Северокорейские хакеры создали 3 оболочки для мошенничества с криптовалютой разработчиками

Подгруппа хакерской организации, связанной с Северной Кореей Lazarus, создала три компании Shell, две в США, чтобы доставить вредоносное ПО для ничего не подозревающих пользователей.

Три фирм -консалтинговых консалтинга криптовалюты – Blocknovas, Angeloper Agency и Softglide – используются инфекционным интервью с северокорейской хакерской группой, чтобы распределить вредоносные программы с помощью поддельных собеседований, сообщили аналитики Silent Push угрозы в отчете 24 апреля.

Аналитик Silent Push Push Senior Analyst Zach Edwards заявил в заявлении 24 апреля X, что две компании Shell зарегистрированы как законные предприятия в Соединенных Штатах.

«Эти веб -сайты и огромная сеть учетных записей по найму/набора сайтов используются для того, чтобы заставить людей подать заявление на работу на работу», – сказал он.

«Во время процесса подачи заявления на работу отображается сообщение об ошибке, когда кто -то пытается записать введенное видео. Решение – это легкий трюк, который нажмите« Скопировать и вставить », которая приводит к вредоносному ПО, если ничего не подозревающий разработчик завершает процесс».

Три штамма вредоносных программ – Beavertail, Invisibleferret и Otter Cookie – используются в соответствии с Silent Push.

Beavertail – это вредоносное ПО, главным образом, предназначено для кражи информации и загрузки дополнительных этапов вредоносного ПО. Ottercookie и InvisibleFerret в основном нацелены на конфиденциальную информацию, включая ключи кошелька криптовалюты и данные буфера обмена.

Аналитики Silent Push заявили в отчете, что хакеры используют веб -сайты GitHub, Listing’s и Freelancer для поиска жертв.

ИИ использовался для создания фальшивых сотрудников

Уловка также вовлекает хакеров, использующих изображения, сгенерированные AI, для создания профилей сотрудников для трех передних криптовалютных компаний и кражи изображений реальных людей.

«Существует множество фальшивых сотрудников и украденных изображений от реальных людей, используемых в этой сети. Мы задокументировали некоторые из очевидных подделок и украденных изображений, но очень важно ценить, что усилия по подражанию этой кампании различны», – сказал Эдвардс.

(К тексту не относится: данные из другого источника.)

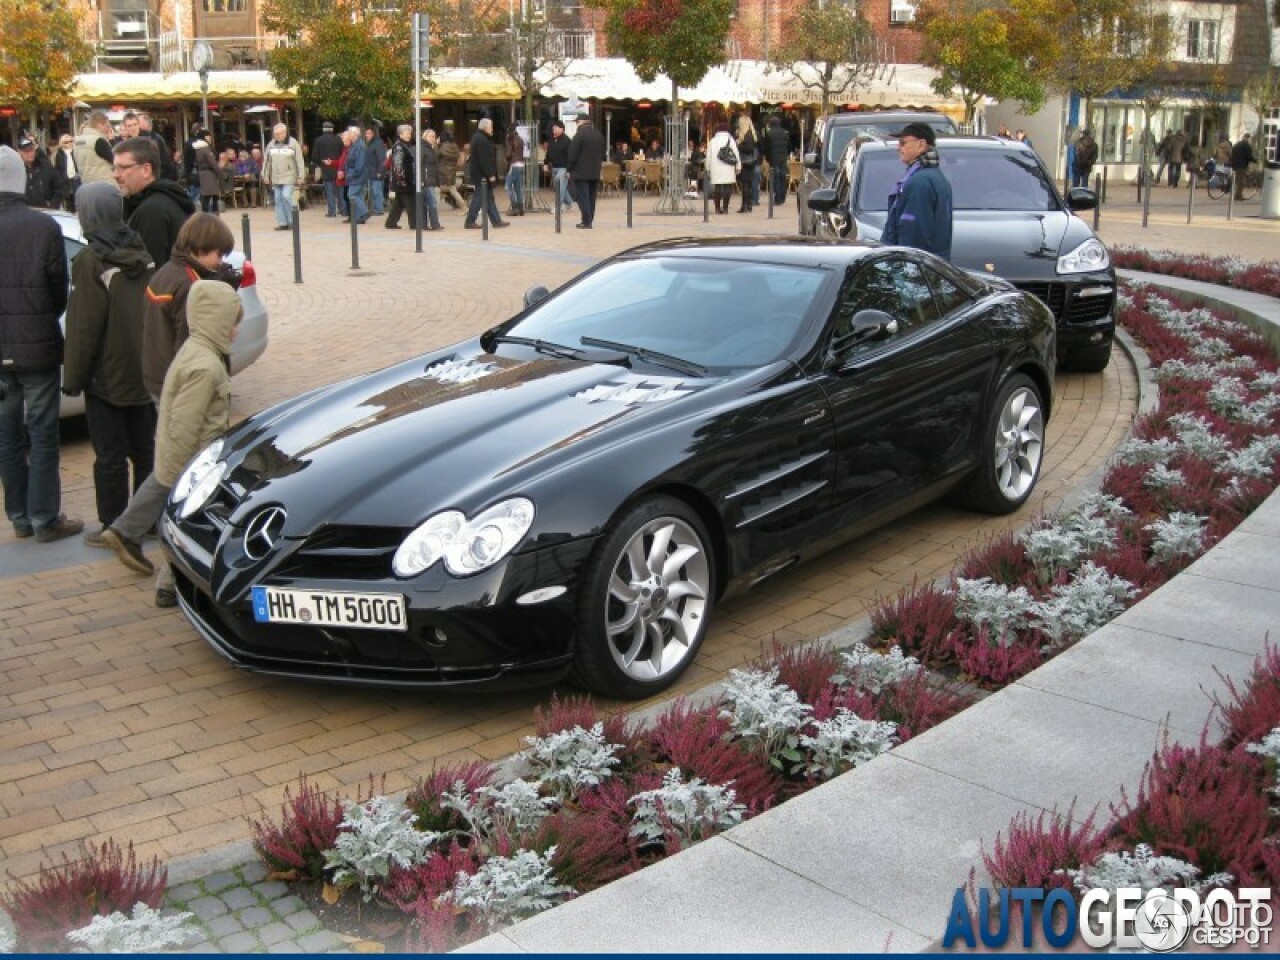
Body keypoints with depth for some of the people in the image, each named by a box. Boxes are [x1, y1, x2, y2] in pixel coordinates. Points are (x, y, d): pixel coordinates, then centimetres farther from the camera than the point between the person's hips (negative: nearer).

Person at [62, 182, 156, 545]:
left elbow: (83, 328, -15)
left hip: (106, 377, -6)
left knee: (110, 455, 2)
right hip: (144, 373, 6)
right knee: (144, 448, 14)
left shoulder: (90, 262, -16)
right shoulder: (142, 253, 2)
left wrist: (72, 377, -7)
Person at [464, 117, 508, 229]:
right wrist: (490, 174, -22)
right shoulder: (481, 140, -17)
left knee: (489, 198, 11)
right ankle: (470, 221, -1)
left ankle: (496, 220, 15)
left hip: (479, 173, 11)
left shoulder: (479, 138, 16)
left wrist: (491, 174, 19)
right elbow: (484, 159, -23)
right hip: (482, 174, -11)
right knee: (479, 198, -5)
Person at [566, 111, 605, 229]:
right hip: (595, 172, 7)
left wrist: (570, 170, -4)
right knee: (591, 198, 11)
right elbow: (603, 152, 15)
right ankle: (589, 221, 13)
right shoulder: (599, 135, 10)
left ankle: (586, 222, -10)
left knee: (583, 198, -5)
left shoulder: (579, 135, -12)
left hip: (580, 172, -7)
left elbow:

«В одном из примеров актеры угрозы сделали реальную фотографию от реального человека, а затем, похоже, запустили ее через инструмент модификатора изображения ИИ, чтобы создать тонко другую версию того же изображения».

Связанный: Поддельное увеличение вредоносных программ ворует криптовалюту, в то время как она «застряла», пользователь предупреждает

Эта вредоносная кампания продолжается с 2024 года. Эдвардс говорит, что есть известные общественные жертвы.

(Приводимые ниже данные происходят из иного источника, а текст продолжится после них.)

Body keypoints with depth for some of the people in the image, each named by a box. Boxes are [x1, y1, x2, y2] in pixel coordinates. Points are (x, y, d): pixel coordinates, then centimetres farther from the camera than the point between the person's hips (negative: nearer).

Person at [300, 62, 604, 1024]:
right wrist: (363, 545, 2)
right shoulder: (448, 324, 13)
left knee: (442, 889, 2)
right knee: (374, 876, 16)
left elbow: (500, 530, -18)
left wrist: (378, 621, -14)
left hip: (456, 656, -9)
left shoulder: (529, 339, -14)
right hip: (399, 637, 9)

Silent Push определил двух разработчиков, на которые была нацелена кампания;Один из них, как сообщается, скомпрометировал кошелек Metamask.

ФБР с тех пор закрыло хотя бы одну из компаний.

«Федеральное бюро расследований (ФБР) приобрело домен Blocknovas, но Softglide все еще живет, наряду с некоторыми из других их инфраструктуры», – сказал Эдвардс.

По меньшей мере три основатели криптовалюты сообщили в марте, что они сорвали попытку предполагаемых северокорейских хакеров украсть конфиденциальные данные с помощью поддельных звонков зум.

Такие группы, как The Lazarus Group, являются основными подозреваемыми в некоторых из крупнейших кибер -краев в Web3, включая взлом Bybit 1,4 млрд. Долл. США и взлом Ronin Network 600 миллионов долларов.